Certainly, the presence of Red Labs, which hosted its first class of student-entrepreneurs this past spring, is an indication that things are evolving. Its Cyvia and Melvyn Wolff Center for Entrepreneurship was ranked third among the nation’s undergraduate entrepreneurship programs by Princeton Review and Entrepreneur magazine last year.
Panahi says he realized there was an opportunity to leverage that recognition. “We have 3-Day Startup, which is great,” he says, of the program he founded where groups of students get mentoring and assistance to create tech startups in one weekend. “But what happens Monday morning? How do we kick-start that energy; how do you keep that momentum going?”

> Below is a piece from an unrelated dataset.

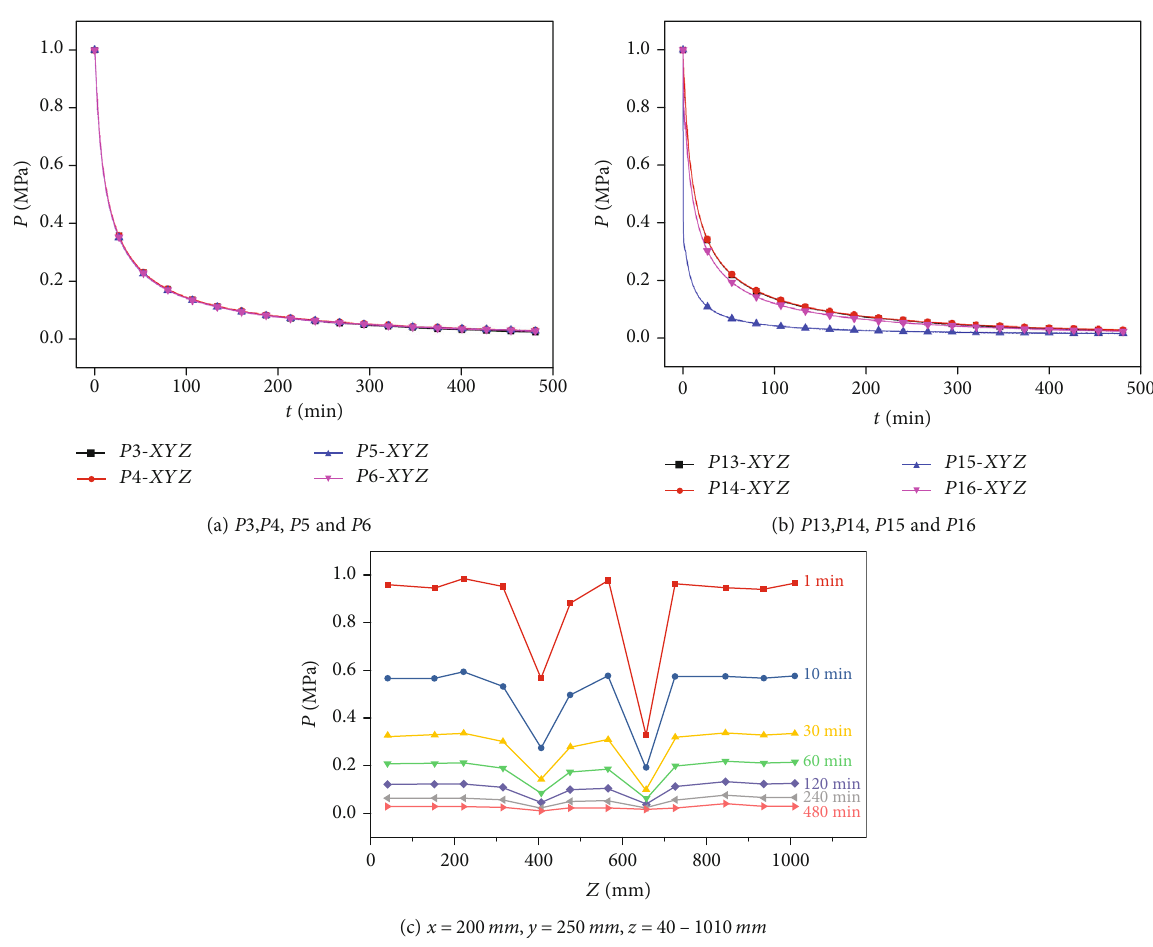
Figure 3: Evolution of gas pressure during gas drainage.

He added: “I would have students coming into my office, saying, ‘I have this idea. I don’t know what to do.’ ”
When Panahi started having that conversation 10 times in a week—and most often with students who were not entrepreneurship majors—he came up with Red Labs. He laughs, saying, “The whole accelerator trend is … trendy.”

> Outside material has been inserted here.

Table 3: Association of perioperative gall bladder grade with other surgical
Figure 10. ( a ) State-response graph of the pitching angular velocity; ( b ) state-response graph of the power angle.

But his boss, Latha Ramchand, the Bauer school dean, signed off and gave the fledgling accelerator funds and support. Last year, an underused MBA lounge became the accelerator’s physical home on campus and, by this past February, a dozen student-founders had joined the accelerator.
Among the six startups are Flinger.co, a Web service that enables users to control the TV remote from laptops, smartphones, or tablets, and VocaLesson, which aims to connect voice teachers with students for lessons over the Internet.
Panahi’s hunch that a wider group of students was hungry to be part of a startup seems to have panned out. Only three of the dozen students in Red Labs’ inaugural class are enrolled in entrepreneurship as a major.